▸ Recorded information
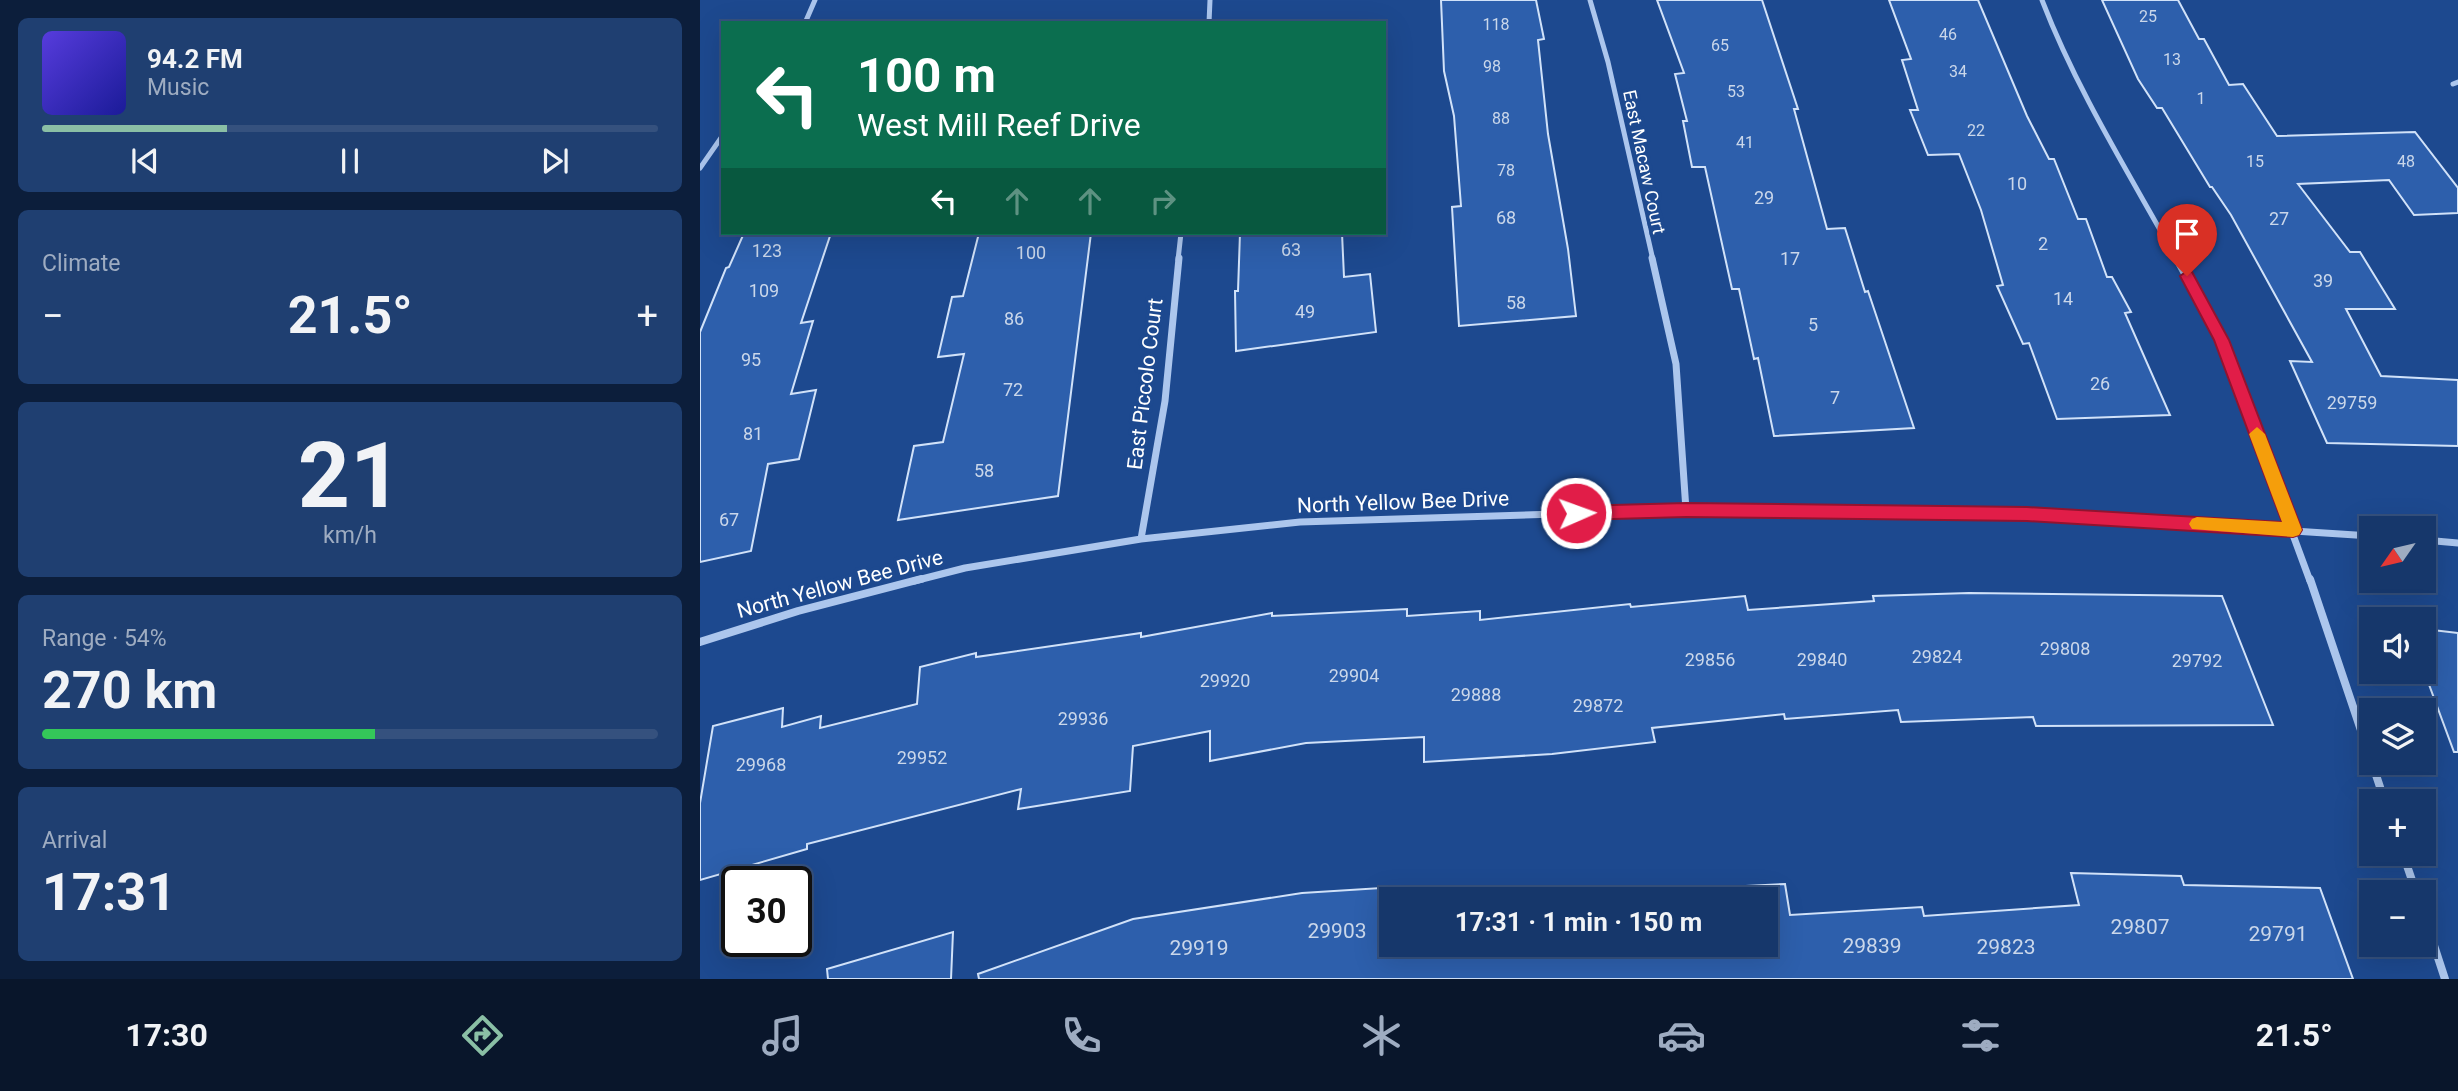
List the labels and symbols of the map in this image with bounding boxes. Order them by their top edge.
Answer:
house number: 25 [2139,7,2157,26]
house number: 118 [1483,15,1509,34]
house number: 46 [1939,25,1957,44]
house number: 65 [1711,36,1729,55]
house number: 13 [2163,50,2181,69]
house number: 98 [1483,57,1501,76]
house number: 34 [1949,62,1967,81]
house number: 53 [1727,82,1745,101]
street label: East Macaw Court [1619,88,1670,236]
house number: 1 [2197,89,2206,108]
house number: 88 [1492,109,1510,128]
house number: 22 [1967,121,1985,140]
house number: 41 [1736,133,1754,152]
house number: 15 [2246,152,2264,171]
house number: 48 [2397,152,2415,171]
house number: 78 [1497,161,1515,180]
house number: 10 [2007,173,2027,194]
house number: 29 [1754,187,1774,208]
pin [2157,204,2217,276]
house number: 68 [1496,207,1516,228]
house number: 27 [2269,208,2289,229]
house number: 2 [2038,233,2048,254]
house number: 63 [1281,239,1301,260]
house number: 123 [752,240,782,261]
house number: 100 [1016,242,1046,263]
house number: 17 [1780,248,1800,269]
house number: 39 [2313,270,2333,291]
house number: 109 [749,280,779,301]
house number: 14 [2053,288,2073,309]
house number: 58 [1506,292,1526,313]
street label: East Piccolo Court [1123,297,1167,471]
house number: 49 [1295,301,1315,322]
house number: 86 [1004,308,1024,329]
house number: 5 [1808,314,1818,335]
house number: 95 [741,349,761,370]
house number: 26 [2090,373,2110,394]
house number: 72 [1003,379,1023,400]
house number: 7 [1830,387,1840,408]
house number: 29759 [2327,392,2377,413]
house number: 81 [743,423,763,444]
house number: 58 [974,460,994,481]
position arrow [1539,476,1613,550]
street label: North Yellow Bee Drive [1297,486,1509,518]
house number: 67 [719,509,739,530]
north arrow [2359,516,2436,593]
street label: North Yellow Bee Drive [734,545,946,623]
house number: 29808 [2040,638,2090,659]
house number: 29824 [1912,646,1962,667]
house number: 29856 [1685,649,1735,670]
house number: 29840 [1797,649,1847,670]
house number: 29792 [2172,650,2222,671]
house number: 29904 [1329,665,1379,686]
house number: 29920 [1200,670,1250,691]
house number: 29888 [1451,684,1501,705]
house number: 29872 [1573,695,1623,716]
house number: 29936 [1058,708,1108,729]
house number: 29952 [897,747,947,768]
house number: 29968 [736,754,786,775]
speed limit sign: 30 [721,866,812,957]
house number: 29807 [2110,915,2170,939]
house number: 29903 [1307,919,1367,943]
house number: 29791 [2248,922,2308,946]
house number: 29839 [1842,934,1902,958]
house number: 29823 [1976,935,2036,959]
house number: 29919 [1169,936,1229,960]

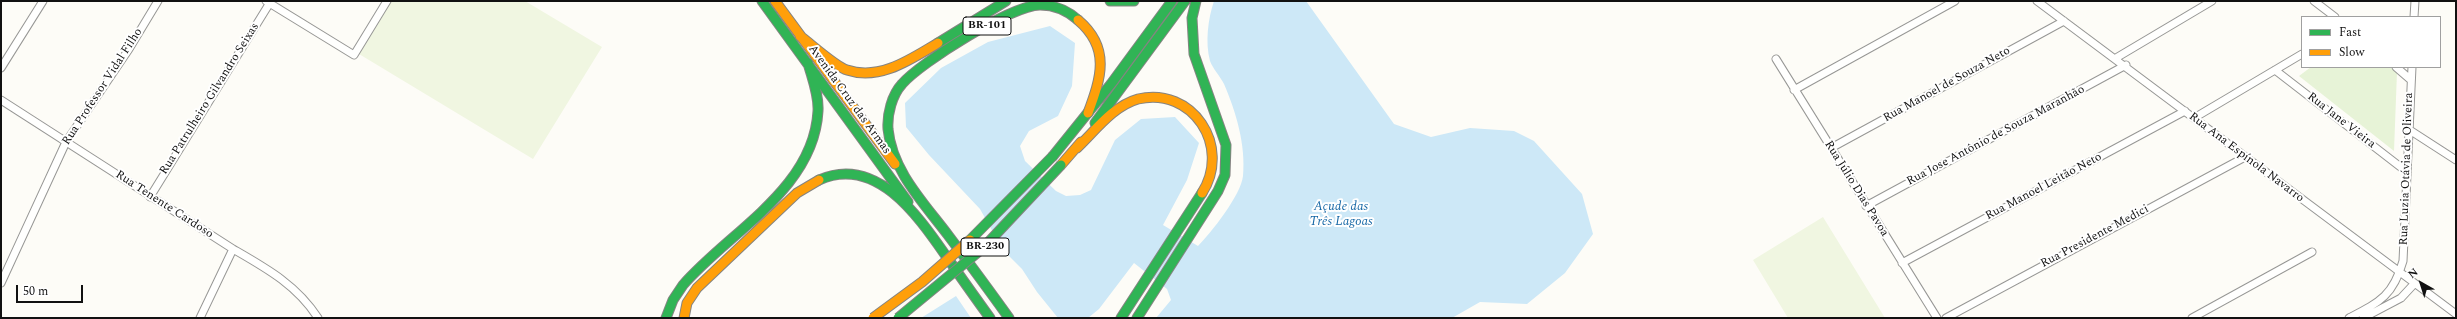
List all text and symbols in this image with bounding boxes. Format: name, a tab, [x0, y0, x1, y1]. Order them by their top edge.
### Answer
legend	[2301, 16, 2441, 68]
road number: BR-101	[963, 17, 1011, 35]
street label: Rua Patrulheiro Gilvandro Seixas	[157, 20, 263, 178]
text: Fast	[2339, 23, 2361, 42]
street label: Rua Professor Vidal Filho	[60, 26, 146, 148]
street label: Avenida Cruz das Armas	[805, 43, 893, 157]
text: Slow	[2339, 43, 2364, 62]
street label: Rua Manoel de Souza Neto	[1881, 44, 2013, 126]
street label: Rua Jose Antônio de Souza Maranhão	[1904, 83, 2088, 189]
street label: Rua Jane Vieira	[2304, 90, 2378, 152]
street label: Rua Luzia Otávia de Oliveira	[2397, 92, 2417, 246]
street label: Rua Ana Espínola Navarro	[2185, 110, 2307, 206]
street label: Rua Júlio Dias Pavoa	[1821, 138, 1891, 240]
street label: Rua Manoel Leitão Neto	[1983, 150, 2105, 224]
street label: Rua Tenente Cardoso	[112, 168, 216, 242]
water label: Açude das Três Lagoas	[1309, 199, 1373, 230]
street label: Rua Presidente Medici	[2038, 202, 2152, 272]
road number: BR-230	[961, 238, 1009, 256]
north arrow	[2401, 263, 2441, 303]
text: N	[2404, 264, 2422, 283]
scale bar	[18, 277, 85, 303]
text: 50 m	[23, 282, 48, 301]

▸ What you will do
Aside from the pictures, copy all of the entries exactly.

▸ Answer to the problem
List the labels and symbols of the map in this image with bounding boxes. Order them by their top edge.
Answer:
house number: 25 [2139,7,2157,26]
house number: 118 [1483,15,1509,34]
house number: 46 [1939,25,1957,44]
house number: 65 [1711,36,1729,55]
house number: 13 [2163,50,2181,69]
house number: 98 [1483,57,1501,76]
house number: 34 [1949,62,1967,81]
house number: 53 [1727,82,1745,101]
street label: East Macaw Court [1619,88,1670,236]
house number: 1 [2197,89,2206,108]
house number: 88 [1492,109,1510,128]
house number: 22 [1967,121,1985,140]
house number: 41 [1736,133,1754,152]
house number: 15 [2246,152,2264,171]
house number: 48 [2397,152,2415,171]
house number: 78 [1497,161,1515,180]
house number: 10 [2007,173,2027,194]
house number: 29 [1754,187,1774,208]
pin [2157,204,2217,276]
house number: 68 [1496,207,1516,228]
house number: 27 [2269,208,2289,229]
house number: 2 [2038,233,2048,254]
house number: 63 [1281,239,1301,260]
house number: 123 [752,240,782,261]
house number: 100 [1016,242,1046,263]
house number: 17 [1780,248,1800,269]
house number: 39 [2313,270,2333,291]
house number: 109 [749,280,779,301]
house number: 14 [2053,288,2073,309]
house number: 58 [1506,292,1526,313]
street label: East Piccolo Court [1123,297,1167,471]
house number: 49 [1295,301,1315,322]
house number: 86 [1004,308,1024,329]
house number: 5 [1808,314,1818,335]
house number: 95 [741,349,761,370]
house number: 26 [2090,373,2110,394]
house number: 72 [1003,379,1023,400]
house number: 7 [1830,387,1840,408]
house number: 29759 [2327,392,2377,413]
house number: 81 [743,423,763,444]
house number: 58 [974,460,994,481]
position arrow [1539,476,1613,550]
street label: North Yellow Bee Drive [1297,486,1509,518]
house number: 67 [719,509,739,530]
north arrow [2359,516,2436,593]
street label: North Yellow Bee Drive [734,545,946,623]
house number: 29808 [2040,638,2090,659]
house number: 29824 [1912,646,1962,667]
house number: 29856 [1685,649,1735,670]
house number: 29840 [1797,649,1847,670]
house number: 29792 [2172,650,2222,671]
house number: 29904 [1329,665,1379,686]
house number: 29920 [1200,670,1250,691]
house number: 29888 [1451,684,1501,705]
house number: 29872 [1573,695,1623,716]
house number: 29936 [1058,708,1108,729]
house number: 29952 [897,747,947,768]
house number: 29968 [736,754,786,775]
speed limit sign: 30 [721,866,812,957]
house number: 29807 [2110,915,2170,939]
house number: 29903 [1307,919,1367,943]
house number: 29791 [2248,922,2308,946]
house number: 29839 [1842,934,1902,958]
house number: 29823 [1976,935,2036,959]
house number: 29919 [1169,936,1229,960]

List all text and symbols in this image with bounding boxes. Format: name, a tab, [x0, y0, x1, y1]. Order them by their top edge.
### Answer
legend	[2301, 16, 2441, 68]
road number: BR-101	[963, 17, 1011, 35]
street label: Rua Patrulheiro Gilvandro Seixas	[157, 20, 263, 178]
text: Fast	[2339, 23, 2361, 42]
street label: Rua Professor Vidal Filho	[60, 26, 146, 148]
street label: Avenida Cruz das Armas	[805, 43, 893, 157]
text: Slow	[2339, 43, 2364, 62]
street label: Rua Manoel de Souza Neto	[1881, 44, 2013, 126]
street label: Rua Jose Antônio de Souza Maranhão	[1904, 83, 2088, 189]
street label: Rua Jane Vieira	[2304, 90, 2378, 152]
street label: Rua Luzia Otávia de Oliveira	[2397, 92, 2417, 246]
street label: Rua Ana Espínola Navarro	[2185, 110, 2307, 206]
street label: Rua Júlio Dias Pavoa	[1821, 138, 1891, 240]
street label: Rua Manoel Leitão Neto	[1983, 150, 2105, 224]
street label: Rua Tenente Cardoso	[112, 168, 216, 242]
water label: Açude das Três Lagoas	[1309, 199, 1373, 230]
street label: Rua Presidente Medici	[2038, 202, 2152, 272]
road number: BR-230	[961, 238, 1009, 256]
north arrow	[2401, 263, 2441, 303]
text: N	[2404, 264, 2422, 283]
scale bar	[18, 277, 85, 303]
text: 50 m	[23, 282, 48, 301]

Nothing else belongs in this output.